Why Can't Assessments Be Joyful? - Steve Barkley

Why Can’t Assessments Be Joyful?

Since having recorded a podcast with Alexis Wiggins, I have been subscribed to her newsletter at the Cohort of Educators for Essential Learning. As soon as I finished reading the Winter 2024 Newsletter, I asked Alexis if she would share it here.

Alexis Wiggins is the founder and director of CEEL – the Cohort of Educators for Essential Learning. She has worked for over 20 years as a teacher and instructional coach in the U.S., Spain, the Middle East, and Asia. Her book, The Best Class You Never Taught: How Spider Web Discussion Can Turn Students into Learning Leaders (ASCD), explores how to transform classrooms and schools through high-level, student-led inquiry. She is currently the Director of Teaching and Learning at The John Cooper School in The Woodlands, TX (USA).

I was asked to teach a new course this year — a twelfth-grade Senior English course titled “Nonfiction” — and I have been working hard this fall to craft the course by designing reading lists, Essential Questions, unit topics, and assessments that both appeal to my students’ interests and challenge their skills and thinking in new ways. I very much enjoy the creative act of designing curriculum and assessment, and this year has got me thinking about how we educators should go about designing curriculum, units, and assessments for both challenge and joy.

Yes, joy.

I’m a high-school teacher by trade (though I dabbled in middle school for a few years — you MS folks have my utmost respect!), and I found that too often the joy of learning dissipates over the years so that, by seventh or eighth grade (or much earlier!), students are complaining about all the tests, papers, standardized testing, and projects they have without experiencing much of the joy of learning that they did in their early childhood years.

Why shouldn’t learning be joyful? And why shouldn’t assessment be joyful?

I’m not trying to sound pollyanna; I believe in rigor and challenge; I believe in preparation for the next grade level, for college, and for the workplace; I believe that “fun” projects that aren’t grounded in clear, transferable learning goals are not a good use of anyone’s time, despite how enjoyable they may be.

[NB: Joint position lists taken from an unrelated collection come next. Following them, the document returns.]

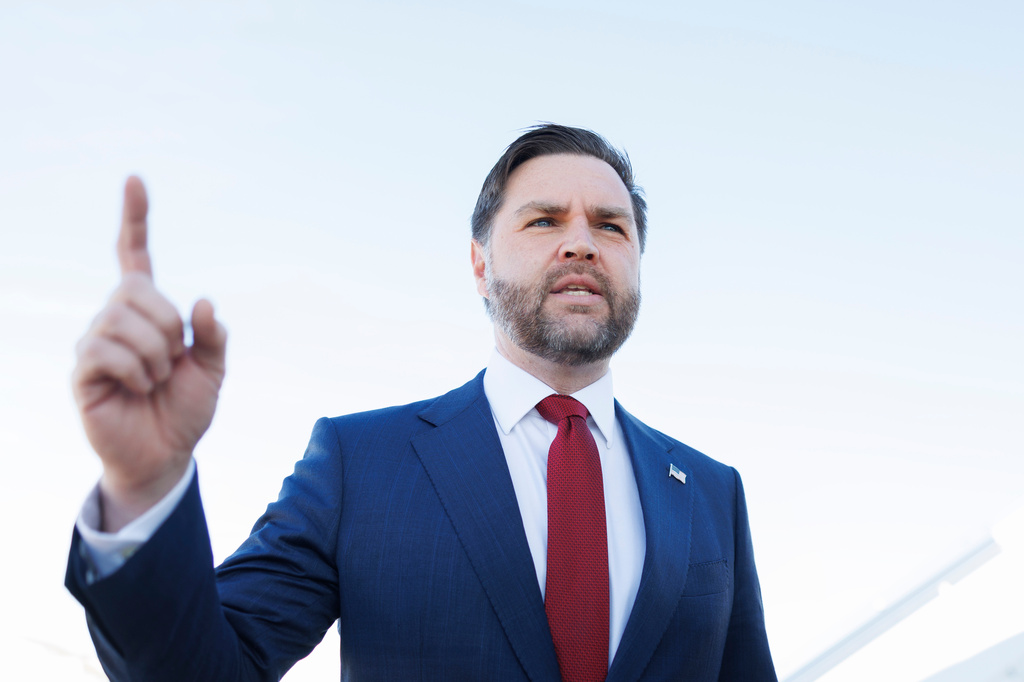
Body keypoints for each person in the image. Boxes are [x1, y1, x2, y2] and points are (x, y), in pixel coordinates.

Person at [66, 124, 777, 681]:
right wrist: (144, 486)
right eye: (544, 221)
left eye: (611, 226)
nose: (582, 245)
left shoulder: (712, 493)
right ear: (480, 265)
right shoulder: (360, 465)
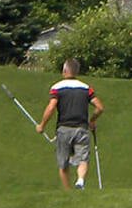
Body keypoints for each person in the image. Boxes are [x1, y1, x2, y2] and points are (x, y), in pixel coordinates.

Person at [36, 58, 102, 189]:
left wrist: (42, 125)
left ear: (64, 71)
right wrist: (92, 120)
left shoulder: (57, 88)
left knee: (63, 164)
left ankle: (68, 192)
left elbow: (51, 107)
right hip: (81, 128)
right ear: (77, 71)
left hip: (63, 129)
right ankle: (80, 180)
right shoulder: (86, 88)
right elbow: (99, 107)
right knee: (82, 159)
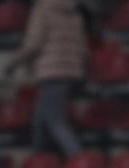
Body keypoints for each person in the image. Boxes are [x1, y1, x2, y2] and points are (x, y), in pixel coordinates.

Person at [5, 0, 86, 157]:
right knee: (40, 120)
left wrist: (12, 64)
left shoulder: (42, 9)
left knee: (55, 121)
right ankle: (40, 161)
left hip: (50, 72)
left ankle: (79, 159)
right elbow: (83, 48)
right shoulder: (74, 12)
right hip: (71, 71)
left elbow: (33, 45)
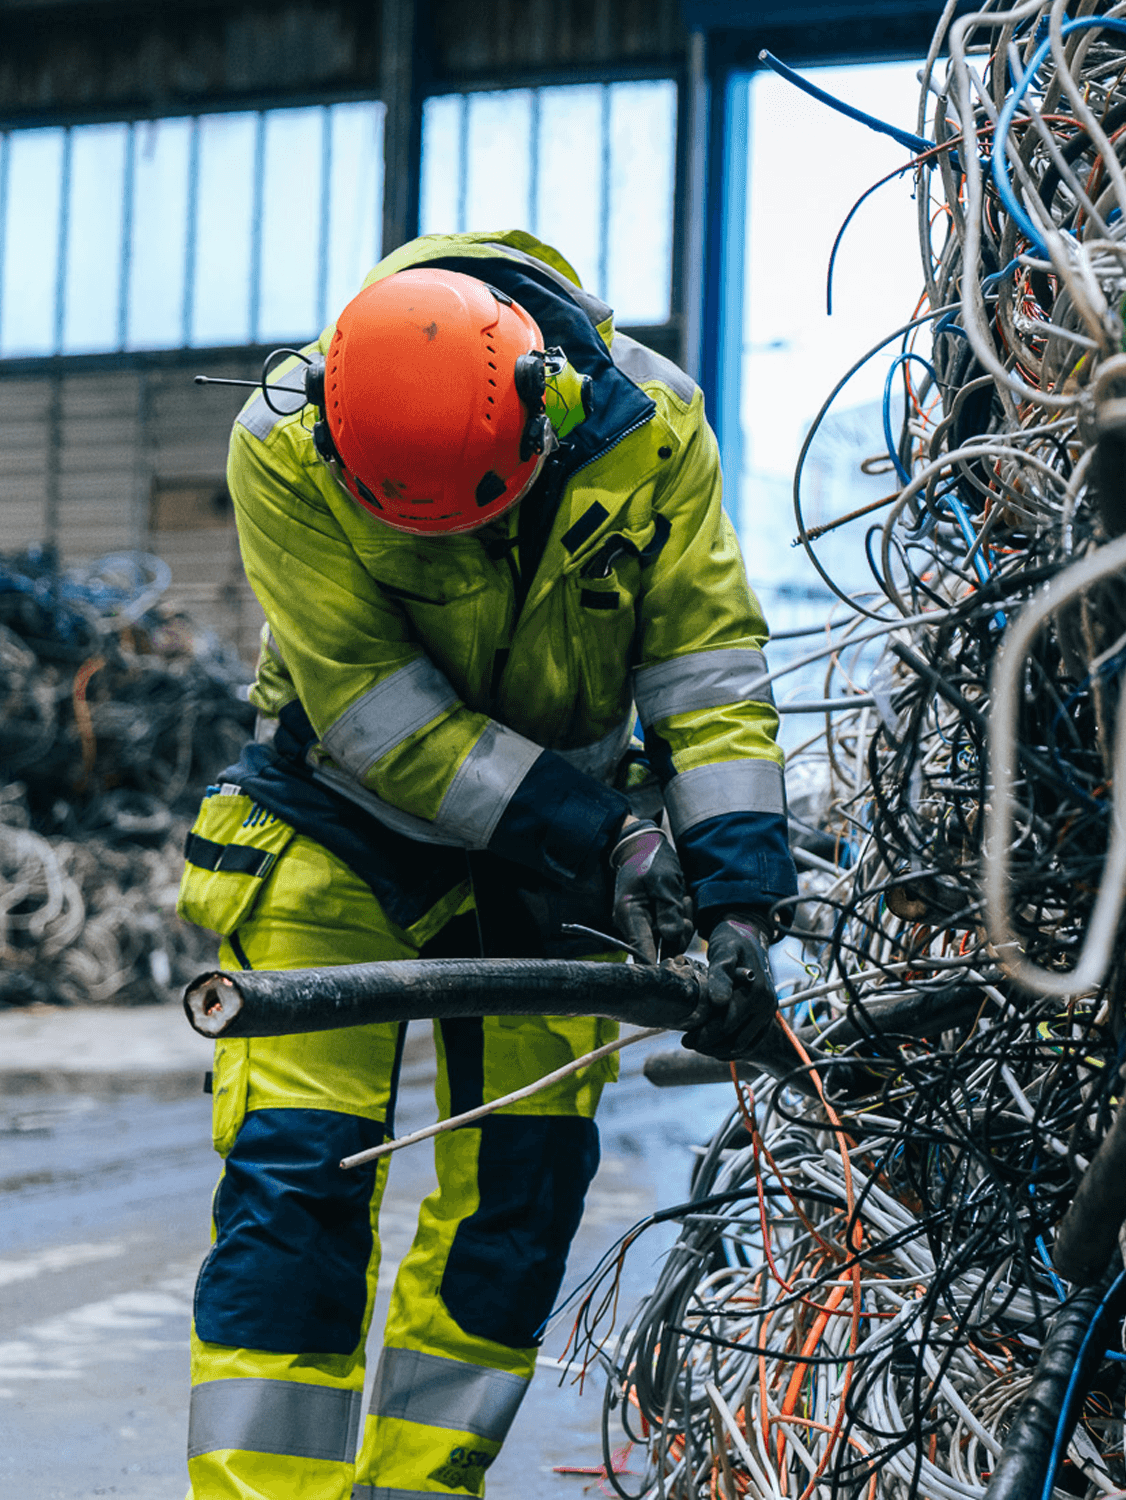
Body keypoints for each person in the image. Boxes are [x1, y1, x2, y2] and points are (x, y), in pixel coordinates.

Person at [174, 228, 795, 1500]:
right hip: (339, 822)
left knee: (515, 1202)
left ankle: (415, 1491)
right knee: (297, 1185)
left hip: (557, 851)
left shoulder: (648, 427)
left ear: (546, 413)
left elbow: (704, 665)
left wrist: (738, 895)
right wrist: (605, 833)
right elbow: (374, 713)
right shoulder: (282, 443)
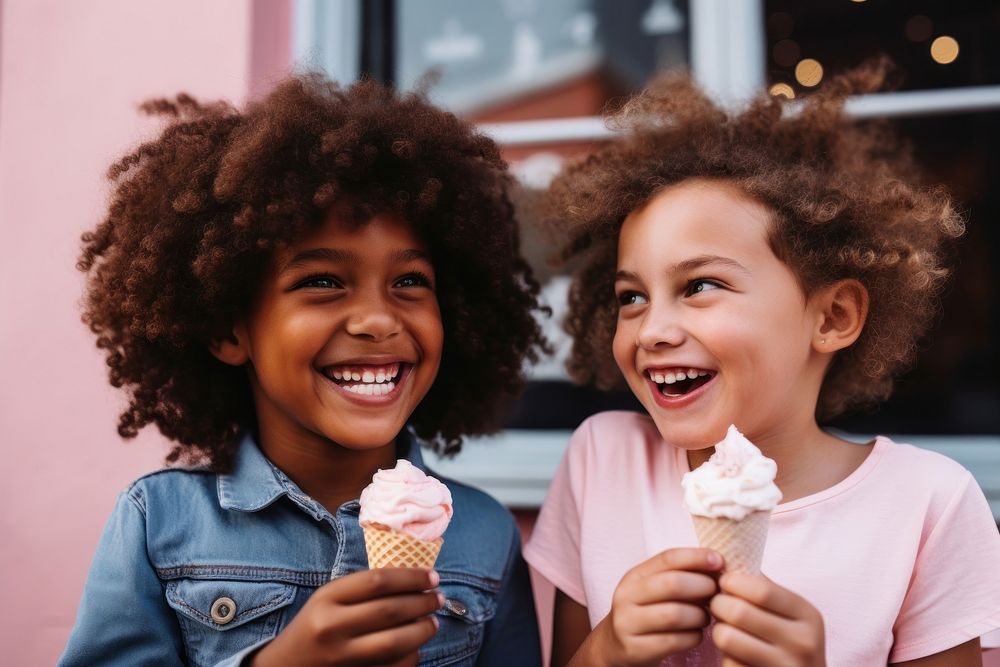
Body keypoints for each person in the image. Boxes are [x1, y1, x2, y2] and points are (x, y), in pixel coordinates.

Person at [61, 73, 546, 667]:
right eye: (322, 282)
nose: (377, 319)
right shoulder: (158, 524)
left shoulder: (484, 536)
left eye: (409, 282)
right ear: (227, 329)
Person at [525, 61, 1000, 666]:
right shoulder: (601, 460)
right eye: (632, 297)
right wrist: (606, 649)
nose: (653, 330)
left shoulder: (930, 505)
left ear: (831, 318)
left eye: (699, 286)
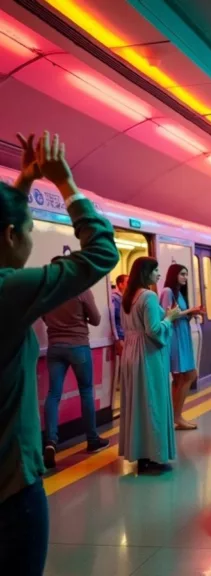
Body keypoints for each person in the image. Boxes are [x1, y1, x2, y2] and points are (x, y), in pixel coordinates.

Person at [0, 132, 119, 575]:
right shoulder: (10, 291)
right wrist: (64, 182)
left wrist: (23, 187)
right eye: (30, 229)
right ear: (11, 234)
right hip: (11, 483)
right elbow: (102, 252)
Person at [119, 258, 181, 474]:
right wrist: (170, 318)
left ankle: (140, 453)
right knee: (153, 402)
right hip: (148, 354)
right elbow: (153, 330)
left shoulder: (128, 296)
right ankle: (154, 454)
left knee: (137, 404)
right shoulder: (149, 296)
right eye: (155, 270)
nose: (158, 274)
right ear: (146, 273)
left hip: (130, 353)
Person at [42, 282, 109, 469]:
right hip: (78, 345)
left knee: (53, 394)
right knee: (86, 391)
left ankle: (50, 442)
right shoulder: (81, 289)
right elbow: (95, 319)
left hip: (54, 346)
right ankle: (92, 439)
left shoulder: (48, 290)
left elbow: (44, 317)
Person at [160, 264, 204, 431]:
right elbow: (166, 315)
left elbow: (179, 316)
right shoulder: (167, 292)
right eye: (182, 274)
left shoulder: (179, 294)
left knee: (180, 379)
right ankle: (176, 416)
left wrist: (192, 313)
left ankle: (173, 415)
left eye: (186, 274)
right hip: (174, 339)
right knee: (189, 375)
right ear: (174, 275)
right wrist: (189, 311)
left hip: (182, 337)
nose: (185, 277)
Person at [111, 274, 127, 355]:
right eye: (128, 282)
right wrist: (117, 339)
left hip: (127, 336)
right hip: (121, 336)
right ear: (120, 285)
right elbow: (112, 319)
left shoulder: (126, 299)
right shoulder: (115, 299)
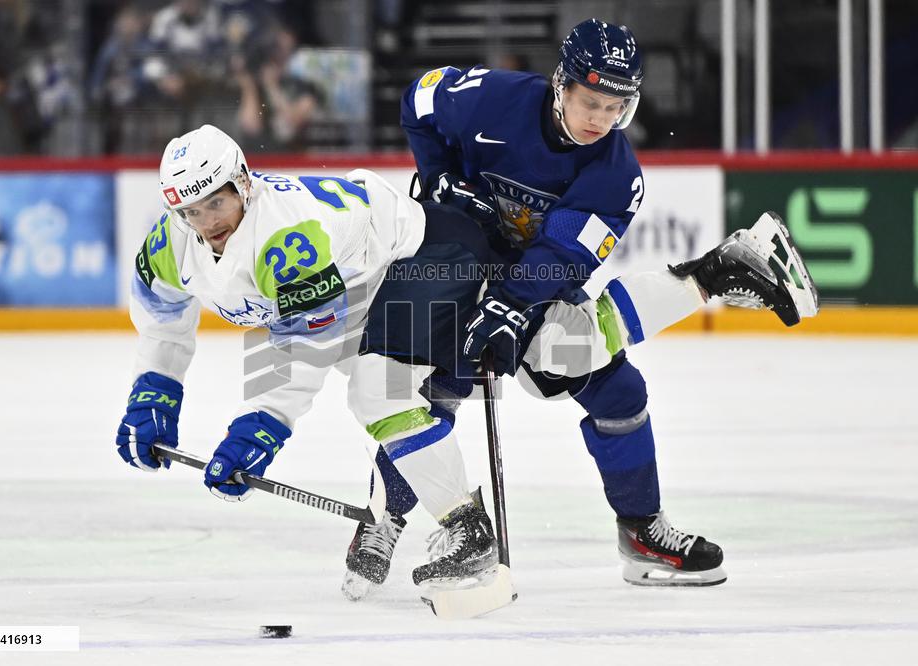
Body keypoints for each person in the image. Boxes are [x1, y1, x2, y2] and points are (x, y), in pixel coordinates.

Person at [341, 19, 818, 597]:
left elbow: (560, 256)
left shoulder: (616, 176)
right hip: (452, 255)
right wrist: (441, 178)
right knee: (437, 387)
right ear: (560, 84)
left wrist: (510, 307)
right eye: (590, 102)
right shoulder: (492, 98)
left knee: (618, 390)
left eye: (615, 107)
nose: (600, 119)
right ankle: (383, 519)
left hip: (528, 277)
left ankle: (642, 533)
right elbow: (419, 101)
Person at [114, 124, 506, 600]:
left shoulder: (285, 237)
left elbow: (303, 346)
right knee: (401, 405)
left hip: (429, 253)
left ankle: (467, 530)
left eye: (216, 202)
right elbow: (162, 323)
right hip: (362, 286)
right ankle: (390, 513)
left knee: (380, 392)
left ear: (242, 182)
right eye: (191, 211)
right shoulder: (168, 245)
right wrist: (153, 394)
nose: (207, 222)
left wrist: (259, 429)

But what’s wrong with pairing joy and challenge on a more regular basis, especially when it comes to assessment? This is just what I set out to do with the blank slate of my new Nonfiction course this year. For example, the final exam.

For their final exam, I wanted to incorporate all that we’d learned in the first semester — but I wanted to do so in a way that was challenging, engaging, and unique. Thanks to the New York Times Learning Network’s 2023 contest for students ages 13 and up, I got the idea for the students to write, edit, and produce their own podcast on the topic of immigration. Here is my Podcast Exam Project with all the details, resources, and rubric.

When I polled the students prior to exams and asked them if they’d prefer a sit-down, timed essay exam or the podcast project, the majority of them said they preferred the sit-down essay. I was surprised. Surely, they’d love the creative freedom and “joyful” nature of this out-of-the-box assignment? Nope. One student summed it up for her peers with a frown: “The podcast is harder.”

Ah, yes. It was more challenging for them to get out into the community, interview real people, and edit it into a compelling audio story in 5 minutes or less. I could see the challenge, but could they see the joy?

Once exam day came, however, I was wowed with the results, and so were many of the students. A couple podcasts stood out as highly professional, and all will be eligible to submit their project to the New York Times 2024 contest later this spring. When polled again, after the presentations were finished, all but one student said they preferred the podcast project to a traditional exam.

Buoyed by my experiments with joyful challenge in the fall, I’m leaning in this spring. This semester, as my seniors begin their final semester of high school, we are shifting our focus to food writing, cooking, and gastronomy. The students’ textbook is a cookbook. We’re watching documentary films, like Netflix’s Live to 100: Secrets of the Blue Zones. We’re reading articles on the science of food and nutrition, like one on ultra-processed foods and one on nutrition tips for the New Year. We’re delving into the world of critics, reading several restaurant reviews, like this legendary Pete Wells review of Guy Fieri’s Times Square restaurant.

For their assessments, students will have a series of Spider Web Discussions to discuss texts, they will write four persuasive “synthesis” essays, using a variety of our texts as evidence, and they will complete their very own cooking and multimedia Chef Project.

Additionally, I’ve arranged for some guest speakers, including local chefs who have volunteered to come in and teach the students pastry-making and molecular gastronomy.

It’s exciting to come to class every day because the content is engaging, unique, and enjoyable for all of us. While it’s clear that not every course in every school can be designed with this much freedom, surely we educators can all find ways to incorporate more “challenging joy” into the texts we select and the assessments we design for our students, whether they are age 8 or 18.